Je n’ai jamais lu pour ma part d’études sérieuses sur le hijab capable de distinguer ce qui relève du « choix libre et consenti » (idée dérivée de la pensée libérale), de ce qui relève du « choix sous contraintes ». Car opérer une telle distinction serait nier purement et simplement les forces sociales qui conduisent l’individu à agir et donc choisir. Autrement dit, les sciences sociales se nieraient elles-mêmes. La philosophie devrait renoncer à la « servitude volontaire ». De même cette phrase improbable : « la polysémie du signe et les attitudes des femmes face à celui-ci étant quasi infinies. » montre surtout que Madame Hainaut dans son enthousiasme persiste à ne voir qu’un « signe » abstrait là où les femmes voilées vivent des pratiques, des normes, des contraintes. Et si vous essayiez le voile, Madame Hainaut, ne serait-ce que 24H non-stop ?

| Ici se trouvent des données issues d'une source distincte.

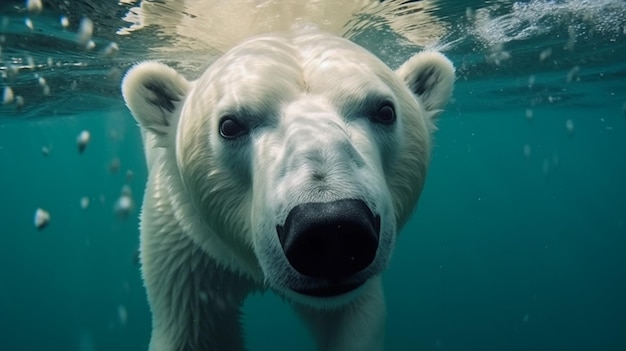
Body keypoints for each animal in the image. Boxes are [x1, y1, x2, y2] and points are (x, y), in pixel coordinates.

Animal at [122, 14, 450, 351]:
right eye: (229, 125)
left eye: (384, 111)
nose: (331, 228)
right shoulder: (187, 249)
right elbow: (196, 332)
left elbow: (354, 319)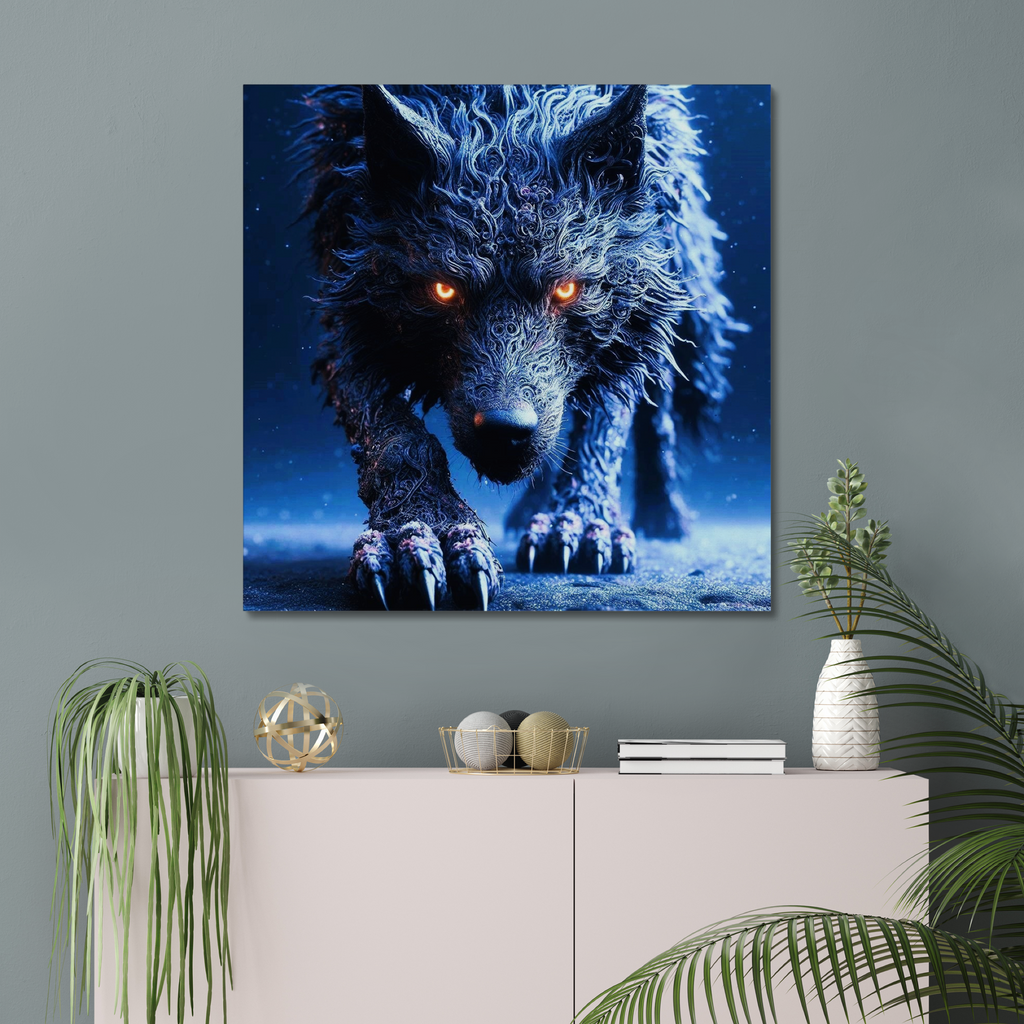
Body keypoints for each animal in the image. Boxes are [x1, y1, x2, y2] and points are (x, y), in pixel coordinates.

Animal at [299, 85, 742, 610]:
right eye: (443, 290)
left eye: (568, 289)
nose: (505, 428)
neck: (504, 110)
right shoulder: (348, 306)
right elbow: (396, 438)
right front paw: (424, 532)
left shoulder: (631, 318)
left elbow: (605, 422)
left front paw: (580, 522)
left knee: (658, 412)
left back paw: (661, 515)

Cette croyance selon laquelle il y a autant de femmes que de façon de porter le hijab est une pure fiction, elle n’a jamais été démontrée. Nos enquêtes sur la norme halal et sur l’endoctrinement des femmes à l’islam salafi ont montré que le port volontaire de ce vêtement - qui ne laisse découvert que le visage, cache les formes du corps, et que l’on doit revêtir en tous lieux et tout le temps sauf à domicile devant ses proches - est toujours le résultat d’un endoctrinement (l’apprentissage et l’adhésion à un corps de doctrines), tout sauf une « liberté ».

Madame Hainaut souhaiterait que lors de la « rédaction d’un projet de loi ou un règlement qui tend à en limiter l’usage » on demande leur avis aux femmes qui portent le hijab. En somme pourquoi ne pas appliquer la loi religieuse puisque cela sied à une partie de la population ? Rappelons, pour sa défense, que pour Madame Hainaut le hijab n’est qu’un « signe » de « chez nous » dont elle semble ignorer la portée théologique : « Le foulard, tel que porté aujourd’hui et chez nous, n’est en rien un symbole univoque intrinsèquement contraire à l’égalité des sexes. »

Pourtant, partout où il s’étend depuis les années 1980, le hijab est un instrument de séparation des sexes, base de la société islamique que les fondamentalistes appellent de leurs vœux. Ils ne cessent de le dire et de le répéter depuis près d’un siècle.

Madame Hainaut, si vous ne les lisez pas, si vous ne les écoutez pas, au moins ne parlez plus de ce hijab que vous ne connaissez pas, car à force d’aveuglement et d’instrumentalisation, vous participez à leur banalisation autant qu’à la diffusion de leur doctrine. Quand vous vous en rendrez compte, il sera peut-être trop tard pour, comme vous le dites élégamment, « s’en balek ». Le féminisme et l’athéisme que vous défendez sont leurs ennemis.